Pandianathan tells our intrepid group that we’re taking over from the coffee pickers for 15 minutes to see how many coffee cherries we can collect. The plastic bags were wrapped around us tightly to resemble a dhoti with a huge kangaroo-esque protrusion to collect the cherries. It seemed like a fun activity to do until we were told that the cherries would be sorted and weighed at the end. We jumped in with gusto and were already huffing in the end, only to realise that the coffee pickers work on the estate for eight hours every day doing the same job with more precision. 


Most of the cherries we collected didn’t even make it to the final stage because specialty coffee demands only the best red cherries, Asif M Salim, who heads green bean sourcing for Blue Tokai Coffee Roasters, informed us. It was the first time we realised the enormity of what happens at a coffee plantation. 


Pandianathan then took us through the coffee plantation that has been in existence since the 1920s and further explained the problems gnawing at coffee plantations. He listed out three big problems that every coffee farmer is currently facing that will need urgent intervention lest we start taking our morning cup of coffee for granted. 

The first is – no surprise – climate change. Coffee farmers are unable to predict the rainfall season accurately, leading to huge losses at times. One heavy spell of undue rains and coffee cherries will fall to the ground and dry up, making them unsuitable even for commercial coffee usage. 

The second big problem facing farmers is increased input costs, especially for fertilisers and equipment but mostly for hiring labour, which directly leads to the third biggest problem, which is that no one wants to do manual labour anymore, leading to higher wages and attrition that has left coffee farmers scratching their heads for a solution. 


When we drive down to the estate’s coffee plantation to witness how the cherries turn into green beans, we see the effects of all three problems all at once. Minutes after our arrival, workers scramble to cover coffee beans drying on raised beds as tiny raindrops start falling. A line forms outside a small administrative building where labourers collect their weekly wages.

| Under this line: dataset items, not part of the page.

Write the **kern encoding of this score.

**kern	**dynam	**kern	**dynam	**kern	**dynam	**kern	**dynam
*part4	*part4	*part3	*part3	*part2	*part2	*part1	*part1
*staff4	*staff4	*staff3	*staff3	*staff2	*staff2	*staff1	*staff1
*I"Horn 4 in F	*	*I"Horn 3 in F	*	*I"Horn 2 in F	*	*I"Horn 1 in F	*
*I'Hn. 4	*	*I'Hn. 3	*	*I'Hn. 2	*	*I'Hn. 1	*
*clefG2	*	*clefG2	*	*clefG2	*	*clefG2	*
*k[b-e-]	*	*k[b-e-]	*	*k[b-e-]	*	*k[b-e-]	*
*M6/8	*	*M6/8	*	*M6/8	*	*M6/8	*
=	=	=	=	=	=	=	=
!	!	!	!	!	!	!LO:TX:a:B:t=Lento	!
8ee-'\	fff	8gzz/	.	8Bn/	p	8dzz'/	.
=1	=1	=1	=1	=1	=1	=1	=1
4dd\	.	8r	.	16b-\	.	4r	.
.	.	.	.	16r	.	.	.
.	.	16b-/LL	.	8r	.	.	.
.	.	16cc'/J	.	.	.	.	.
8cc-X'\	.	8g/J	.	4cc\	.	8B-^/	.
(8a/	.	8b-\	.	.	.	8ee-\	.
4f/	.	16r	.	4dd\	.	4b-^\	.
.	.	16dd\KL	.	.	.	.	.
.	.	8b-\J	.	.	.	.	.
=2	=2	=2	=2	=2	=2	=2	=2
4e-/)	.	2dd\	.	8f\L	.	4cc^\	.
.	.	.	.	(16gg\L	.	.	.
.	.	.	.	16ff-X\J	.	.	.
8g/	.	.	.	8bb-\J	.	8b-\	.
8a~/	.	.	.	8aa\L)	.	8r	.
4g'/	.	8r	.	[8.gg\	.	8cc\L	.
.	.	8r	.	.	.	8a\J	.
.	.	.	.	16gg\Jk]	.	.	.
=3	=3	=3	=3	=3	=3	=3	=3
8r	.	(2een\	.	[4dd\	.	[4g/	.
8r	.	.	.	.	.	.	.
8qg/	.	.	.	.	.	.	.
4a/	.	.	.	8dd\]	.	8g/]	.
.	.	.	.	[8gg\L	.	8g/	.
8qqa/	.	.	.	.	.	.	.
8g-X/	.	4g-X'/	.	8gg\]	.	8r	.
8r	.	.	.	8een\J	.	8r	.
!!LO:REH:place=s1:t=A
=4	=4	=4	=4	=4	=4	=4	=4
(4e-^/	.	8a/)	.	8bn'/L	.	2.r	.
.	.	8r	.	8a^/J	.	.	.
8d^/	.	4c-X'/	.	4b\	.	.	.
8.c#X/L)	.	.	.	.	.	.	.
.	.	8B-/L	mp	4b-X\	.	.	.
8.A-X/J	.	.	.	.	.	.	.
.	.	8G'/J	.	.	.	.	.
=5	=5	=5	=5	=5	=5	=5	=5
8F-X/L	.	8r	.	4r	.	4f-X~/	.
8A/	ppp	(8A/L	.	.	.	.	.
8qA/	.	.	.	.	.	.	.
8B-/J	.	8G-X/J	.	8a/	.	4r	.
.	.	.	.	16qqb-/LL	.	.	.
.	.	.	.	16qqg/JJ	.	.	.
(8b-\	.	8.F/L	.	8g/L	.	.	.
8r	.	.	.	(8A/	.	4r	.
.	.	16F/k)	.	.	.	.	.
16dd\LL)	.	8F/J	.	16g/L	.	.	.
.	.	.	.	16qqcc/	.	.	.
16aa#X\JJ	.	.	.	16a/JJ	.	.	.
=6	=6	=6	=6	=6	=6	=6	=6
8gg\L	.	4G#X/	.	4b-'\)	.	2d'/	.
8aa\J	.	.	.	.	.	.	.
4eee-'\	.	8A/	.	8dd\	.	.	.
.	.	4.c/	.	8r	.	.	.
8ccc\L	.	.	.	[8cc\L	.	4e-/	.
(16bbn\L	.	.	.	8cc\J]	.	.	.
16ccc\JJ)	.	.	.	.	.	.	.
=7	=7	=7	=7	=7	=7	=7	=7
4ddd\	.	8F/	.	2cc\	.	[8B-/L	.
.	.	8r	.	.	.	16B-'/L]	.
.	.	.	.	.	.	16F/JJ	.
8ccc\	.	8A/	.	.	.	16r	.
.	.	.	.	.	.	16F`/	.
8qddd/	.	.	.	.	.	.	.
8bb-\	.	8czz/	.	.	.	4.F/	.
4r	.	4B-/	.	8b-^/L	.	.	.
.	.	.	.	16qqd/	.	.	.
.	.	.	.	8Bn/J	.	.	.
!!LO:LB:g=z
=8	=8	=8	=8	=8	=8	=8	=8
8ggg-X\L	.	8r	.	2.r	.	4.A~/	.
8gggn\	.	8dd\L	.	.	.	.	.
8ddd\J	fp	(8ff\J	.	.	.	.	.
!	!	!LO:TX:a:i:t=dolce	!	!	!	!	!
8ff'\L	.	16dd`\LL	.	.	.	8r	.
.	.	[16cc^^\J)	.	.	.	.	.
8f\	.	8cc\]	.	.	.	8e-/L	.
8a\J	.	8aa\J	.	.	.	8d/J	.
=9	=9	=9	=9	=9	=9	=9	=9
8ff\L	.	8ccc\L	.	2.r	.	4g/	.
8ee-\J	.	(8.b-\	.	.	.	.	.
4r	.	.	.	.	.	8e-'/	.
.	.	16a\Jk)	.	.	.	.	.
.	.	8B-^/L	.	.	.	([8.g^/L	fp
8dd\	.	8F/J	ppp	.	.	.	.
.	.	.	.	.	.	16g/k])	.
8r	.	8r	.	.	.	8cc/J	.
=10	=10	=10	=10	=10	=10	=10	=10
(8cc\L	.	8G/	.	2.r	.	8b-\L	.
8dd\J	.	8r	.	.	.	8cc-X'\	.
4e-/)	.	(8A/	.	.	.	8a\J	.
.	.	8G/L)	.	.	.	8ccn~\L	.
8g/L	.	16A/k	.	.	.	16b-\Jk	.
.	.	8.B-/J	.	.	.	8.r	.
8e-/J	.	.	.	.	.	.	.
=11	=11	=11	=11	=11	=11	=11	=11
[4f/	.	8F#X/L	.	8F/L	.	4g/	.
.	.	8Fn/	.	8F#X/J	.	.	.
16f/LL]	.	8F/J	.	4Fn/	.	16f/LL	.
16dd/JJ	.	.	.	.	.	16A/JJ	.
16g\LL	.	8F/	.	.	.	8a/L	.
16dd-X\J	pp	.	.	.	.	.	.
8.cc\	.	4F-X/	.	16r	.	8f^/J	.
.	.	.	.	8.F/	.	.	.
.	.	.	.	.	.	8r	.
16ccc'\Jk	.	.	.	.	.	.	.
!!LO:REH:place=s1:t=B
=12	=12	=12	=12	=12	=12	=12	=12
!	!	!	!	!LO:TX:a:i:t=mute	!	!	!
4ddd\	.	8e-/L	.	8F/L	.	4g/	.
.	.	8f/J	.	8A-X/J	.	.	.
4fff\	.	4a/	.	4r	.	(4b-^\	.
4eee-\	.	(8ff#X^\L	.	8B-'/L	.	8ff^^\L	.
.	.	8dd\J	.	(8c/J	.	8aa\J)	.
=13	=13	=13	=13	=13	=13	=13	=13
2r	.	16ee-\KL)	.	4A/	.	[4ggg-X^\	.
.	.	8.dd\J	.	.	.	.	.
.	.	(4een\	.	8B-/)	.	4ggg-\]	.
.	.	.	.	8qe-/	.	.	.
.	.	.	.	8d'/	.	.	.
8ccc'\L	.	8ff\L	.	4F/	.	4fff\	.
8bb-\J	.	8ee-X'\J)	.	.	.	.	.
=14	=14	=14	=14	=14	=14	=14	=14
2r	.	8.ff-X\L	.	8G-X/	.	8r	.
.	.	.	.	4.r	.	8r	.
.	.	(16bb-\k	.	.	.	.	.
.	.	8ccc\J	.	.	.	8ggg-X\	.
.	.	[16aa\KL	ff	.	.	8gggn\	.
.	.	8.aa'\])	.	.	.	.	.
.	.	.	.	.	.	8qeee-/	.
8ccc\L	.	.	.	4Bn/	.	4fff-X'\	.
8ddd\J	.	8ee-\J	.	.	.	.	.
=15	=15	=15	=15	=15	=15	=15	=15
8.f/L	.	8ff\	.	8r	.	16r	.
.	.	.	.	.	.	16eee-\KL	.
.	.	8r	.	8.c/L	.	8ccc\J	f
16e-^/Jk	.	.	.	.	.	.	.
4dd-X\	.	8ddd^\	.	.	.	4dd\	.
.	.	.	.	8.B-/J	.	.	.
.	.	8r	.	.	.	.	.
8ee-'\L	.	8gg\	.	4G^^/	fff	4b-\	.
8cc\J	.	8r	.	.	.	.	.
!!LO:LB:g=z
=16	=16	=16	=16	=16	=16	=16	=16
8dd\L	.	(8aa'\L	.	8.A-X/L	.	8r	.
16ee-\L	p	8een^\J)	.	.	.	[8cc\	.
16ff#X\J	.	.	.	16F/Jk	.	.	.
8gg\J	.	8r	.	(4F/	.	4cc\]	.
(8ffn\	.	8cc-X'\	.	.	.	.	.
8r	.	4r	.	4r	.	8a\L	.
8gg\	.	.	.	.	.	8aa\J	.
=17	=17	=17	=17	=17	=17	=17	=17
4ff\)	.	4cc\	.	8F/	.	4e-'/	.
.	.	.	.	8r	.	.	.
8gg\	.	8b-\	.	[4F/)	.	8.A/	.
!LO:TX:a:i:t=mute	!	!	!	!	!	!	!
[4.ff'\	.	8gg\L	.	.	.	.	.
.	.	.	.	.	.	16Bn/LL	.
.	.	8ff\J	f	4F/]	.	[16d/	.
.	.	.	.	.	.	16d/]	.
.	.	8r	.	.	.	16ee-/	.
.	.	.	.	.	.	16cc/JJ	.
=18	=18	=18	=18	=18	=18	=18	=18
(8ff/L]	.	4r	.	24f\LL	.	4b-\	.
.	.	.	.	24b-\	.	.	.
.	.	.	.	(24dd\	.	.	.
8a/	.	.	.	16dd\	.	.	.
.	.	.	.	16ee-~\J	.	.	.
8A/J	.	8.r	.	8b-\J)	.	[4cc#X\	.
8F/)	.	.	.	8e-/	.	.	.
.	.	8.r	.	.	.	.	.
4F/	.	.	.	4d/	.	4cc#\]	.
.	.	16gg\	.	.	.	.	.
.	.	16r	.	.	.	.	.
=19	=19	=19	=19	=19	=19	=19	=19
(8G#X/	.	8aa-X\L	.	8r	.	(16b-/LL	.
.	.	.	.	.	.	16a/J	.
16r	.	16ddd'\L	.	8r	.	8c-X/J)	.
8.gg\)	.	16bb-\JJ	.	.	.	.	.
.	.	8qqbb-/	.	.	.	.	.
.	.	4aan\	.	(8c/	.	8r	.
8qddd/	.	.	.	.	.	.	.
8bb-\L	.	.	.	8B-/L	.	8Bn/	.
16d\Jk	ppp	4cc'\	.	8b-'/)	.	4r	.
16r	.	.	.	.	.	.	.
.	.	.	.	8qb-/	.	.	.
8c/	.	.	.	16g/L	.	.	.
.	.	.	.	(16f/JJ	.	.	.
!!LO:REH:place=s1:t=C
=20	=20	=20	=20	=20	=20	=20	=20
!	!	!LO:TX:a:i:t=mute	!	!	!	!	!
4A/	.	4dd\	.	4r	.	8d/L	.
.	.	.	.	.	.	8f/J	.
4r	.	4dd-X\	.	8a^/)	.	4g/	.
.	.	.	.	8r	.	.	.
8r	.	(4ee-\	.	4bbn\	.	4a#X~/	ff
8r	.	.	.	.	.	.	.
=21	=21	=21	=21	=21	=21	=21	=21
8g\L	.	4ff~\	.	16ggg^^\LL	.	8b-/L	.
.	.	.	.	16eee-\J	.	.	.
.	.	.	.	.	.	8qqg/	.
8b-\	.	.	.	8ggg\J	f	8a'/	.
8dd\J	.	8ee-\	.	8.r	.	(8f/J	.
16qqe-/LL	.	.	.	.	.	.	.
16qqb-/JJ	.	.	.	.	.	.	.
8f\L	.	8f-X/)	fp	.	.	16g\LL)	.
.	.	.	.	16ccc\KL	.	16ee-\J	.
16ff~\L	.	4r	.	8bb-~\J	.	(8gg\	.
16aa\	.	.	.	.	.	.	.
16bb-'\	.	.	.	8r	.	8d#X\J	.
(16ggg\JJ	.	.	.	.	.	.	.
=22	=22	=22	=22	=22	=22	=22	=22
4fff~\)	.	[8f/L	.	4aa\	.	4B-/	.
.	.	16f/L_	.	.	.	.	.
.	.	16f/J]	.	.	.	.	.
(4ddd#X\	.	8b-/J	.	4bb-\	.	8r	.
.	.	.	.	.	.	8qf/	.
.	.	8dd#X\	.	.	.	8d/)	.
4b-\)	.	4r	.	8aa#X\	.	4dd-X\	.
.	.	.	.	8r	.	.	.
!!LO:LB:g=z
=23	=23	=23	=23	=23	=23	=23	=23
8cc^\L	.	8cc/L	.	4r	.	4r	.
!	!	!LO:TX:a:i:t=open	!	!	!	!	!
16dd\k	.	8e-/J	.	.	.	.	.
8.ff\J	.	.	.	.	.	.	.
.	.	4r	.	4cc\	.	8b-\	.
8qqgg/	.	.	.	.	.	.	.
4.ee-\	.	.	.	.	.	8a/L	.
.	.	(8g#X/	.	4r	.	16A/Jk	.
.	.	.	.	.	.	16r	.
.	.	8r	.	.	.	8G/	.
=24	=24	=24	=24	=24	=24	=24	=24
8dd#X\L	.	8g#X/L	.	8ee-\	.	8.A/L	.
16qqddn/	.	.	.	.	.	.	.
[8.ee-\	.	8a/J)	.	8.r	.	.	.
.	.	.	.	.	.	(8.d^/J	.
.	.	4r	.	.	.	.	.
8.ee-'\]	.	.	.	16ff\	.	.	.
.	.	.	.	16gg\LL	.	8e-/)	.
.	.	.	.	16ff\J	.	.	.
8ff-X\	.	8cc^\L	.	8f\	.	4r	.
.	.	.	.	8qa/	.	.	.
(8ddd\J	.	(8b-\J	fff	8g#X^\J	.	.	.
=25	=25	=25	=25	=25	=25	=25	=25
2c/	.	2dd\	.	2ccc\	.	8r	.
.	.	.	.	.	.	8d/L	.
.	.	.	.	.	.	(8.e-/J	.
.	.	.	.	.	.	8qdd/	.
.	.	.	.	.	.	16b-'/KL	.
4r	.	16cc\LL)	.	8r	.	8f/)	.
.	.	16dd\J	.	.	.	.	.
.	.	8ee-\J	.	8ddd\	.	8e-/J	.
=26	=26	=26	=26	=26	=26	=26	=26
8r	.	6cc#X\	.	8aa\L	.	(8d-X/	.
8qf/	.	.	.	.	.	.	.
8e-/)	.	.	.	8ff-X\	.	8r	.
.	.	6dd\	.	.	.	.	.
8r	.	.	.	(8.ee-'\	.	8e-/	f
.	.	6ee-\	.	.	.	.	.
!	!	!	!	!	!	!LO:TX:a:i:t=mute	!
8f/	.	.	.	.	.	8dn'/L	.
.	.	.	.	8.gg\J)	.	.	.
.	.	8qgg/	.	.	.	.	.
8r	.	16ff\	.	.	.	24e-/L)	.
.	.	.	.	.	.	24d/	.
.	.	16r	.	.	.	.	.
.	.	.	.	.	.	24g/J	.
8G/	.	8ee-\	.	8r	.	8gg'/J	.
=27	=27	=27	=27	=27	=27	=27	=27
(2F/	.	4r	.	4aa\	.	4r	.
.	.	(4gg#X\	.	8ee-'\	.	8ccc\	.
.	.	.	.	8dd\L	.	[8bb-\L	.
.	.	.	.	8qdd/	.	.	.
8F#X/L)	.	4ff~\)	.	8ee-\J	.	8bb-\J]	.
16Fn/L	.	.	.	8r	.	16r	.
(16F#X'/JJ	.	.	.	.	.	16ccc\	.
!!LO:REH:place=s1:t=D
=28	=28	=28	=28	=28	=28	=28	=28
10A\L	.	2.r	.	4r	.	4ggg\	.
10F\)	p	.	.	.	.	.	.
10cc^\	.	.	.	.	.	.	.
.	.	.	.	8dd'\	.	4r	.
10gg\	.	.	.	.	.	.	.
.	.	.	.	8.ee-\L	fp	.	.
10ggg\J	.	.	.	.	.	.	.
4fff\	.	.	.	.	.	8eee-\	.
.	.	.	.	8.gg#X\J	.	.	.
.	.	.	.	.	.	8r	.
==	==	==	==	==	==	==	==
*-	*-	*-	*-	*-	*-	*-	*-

Salim looks up from the queue to the sky and informs us that sourcing green beans is getting more and more difficult with every passing year with no solution in sight. 

For our final coffee experience, the crew organises a coffee cupping session with different MSP Coffee blends. We sniff, taste and write down our observations in the closed environs at Heaven’s Ledge. Outside, the wind is beating hard and visibility and temperatures have dropped alarmingly. 


We conduct the cupping session in relative quiet with just a few a-ha moments from the group but most of us are furtively looking outside, taking in the cool weather while it lasts before we drive back to Bengaluru city’s heat but also acutely aware that this weather isn’t doing any favours to the coffee plants in Yercaud. We leave the cool weather behind before long but with the knowledge that our daily cup of coffee faces multiple threats and that we need to appreciate the entire chain from coffee estates to roasters much more than we currently do. A coffee plantation tour will do that to you too on your next visit, I can assure you. 

Blue Tokai Coffee Roasters organises a few coffee plantation tours every year across different estates. Keep an eye out on their social media pages and email newsletter to keep track of their upcoming tours. Alternately, you could also self-drive to Yercaud and book a stay at Heaven’s Ledge from where getting to MSP Coffee’s estates and coffee processing unit are a short drive away.  

The best time to visit would be between November to February during the harvest cycle. 

Prices start at INR 6160 per night including GST and an additional INR 2310 compulsory food package per adult.